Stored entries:
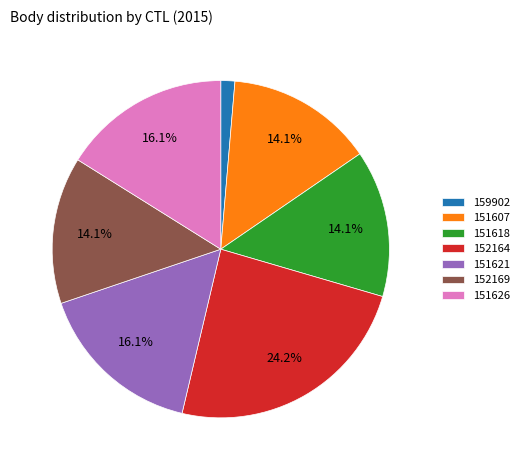

How many segments does this pie chart have?

7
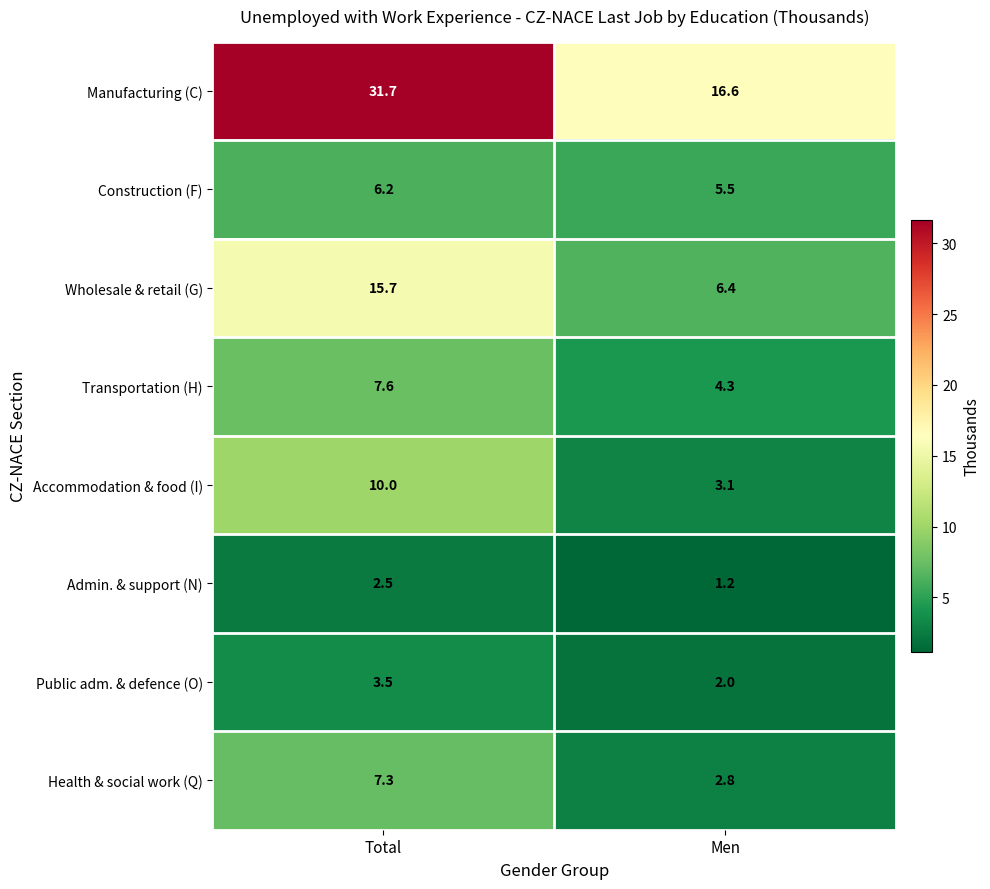

What is the difference between the Construction (F) values at Men and Total?

0.7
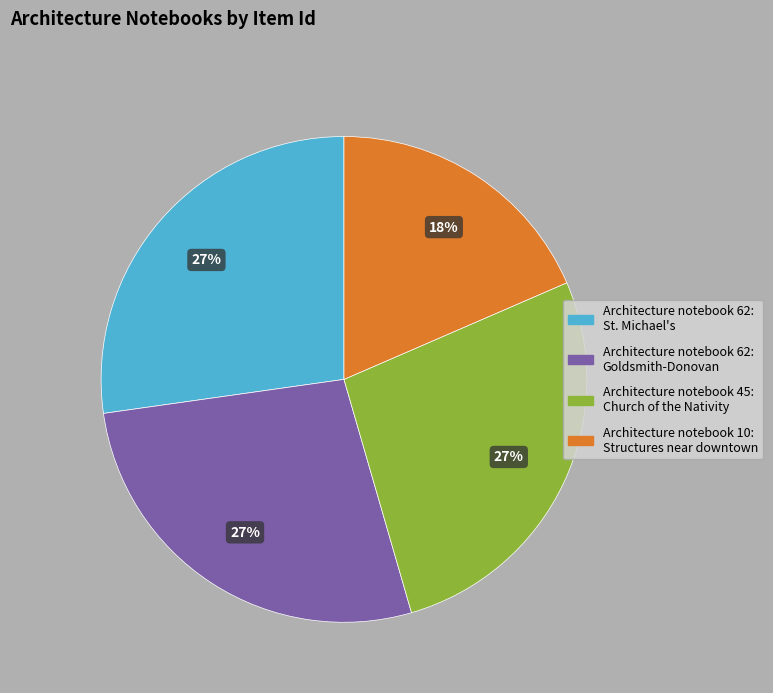

Which category has the smallest portion of the pie?

Architecture notebook 10: Structures near downtown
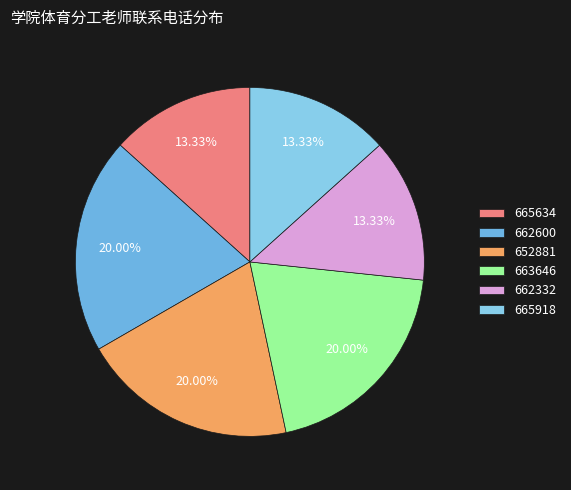

How many slices are in this pie chart?

6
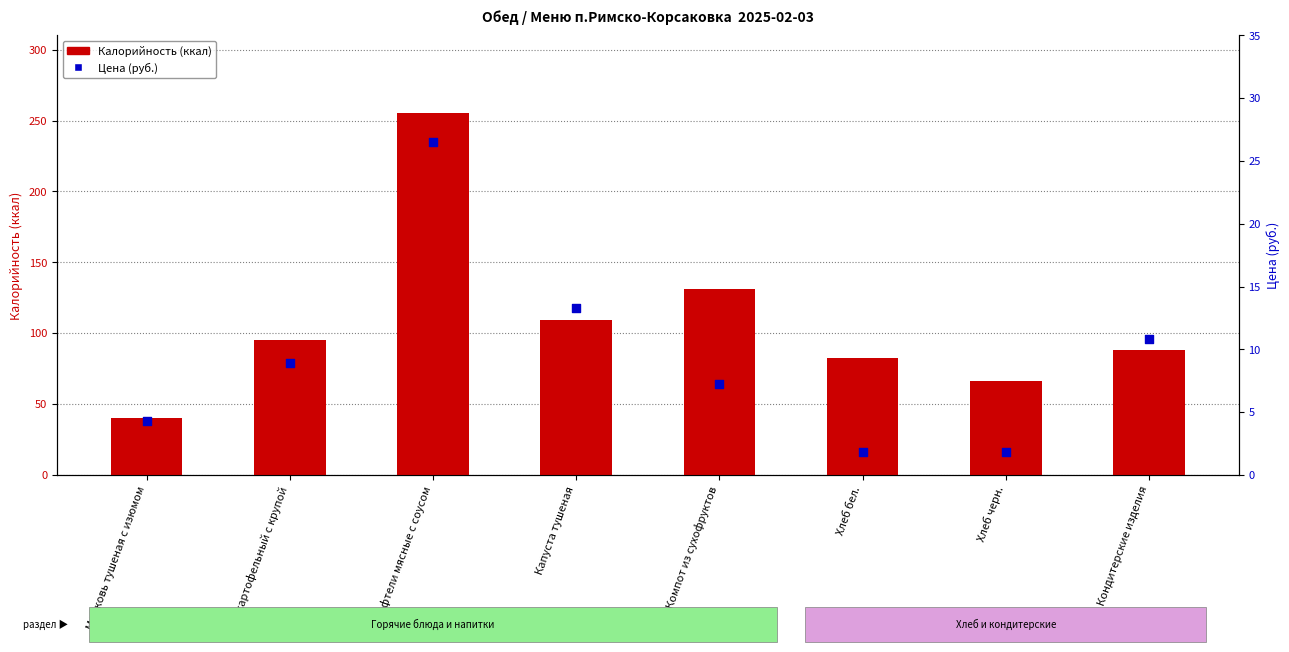

Which series contains the lowest Y value?

Цена (руб.)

Task to complete: Could you arrange every line of the entries above into a single numbered list, skipping the blank lines and leaving out the pictures?

Response area:
1. How many segments does this pie chart have?
2. 7
3. What is the difference between the Construction (F) values at Men and Total?
4. 0.7
5. Which category has the smallest portion of the pie?
6. Architecture notebook 10: Structures near downtown
7. How many slices are in this pie chart?
8. 6
9. Which series contains the lowest Y value?
10. Цена (руб.)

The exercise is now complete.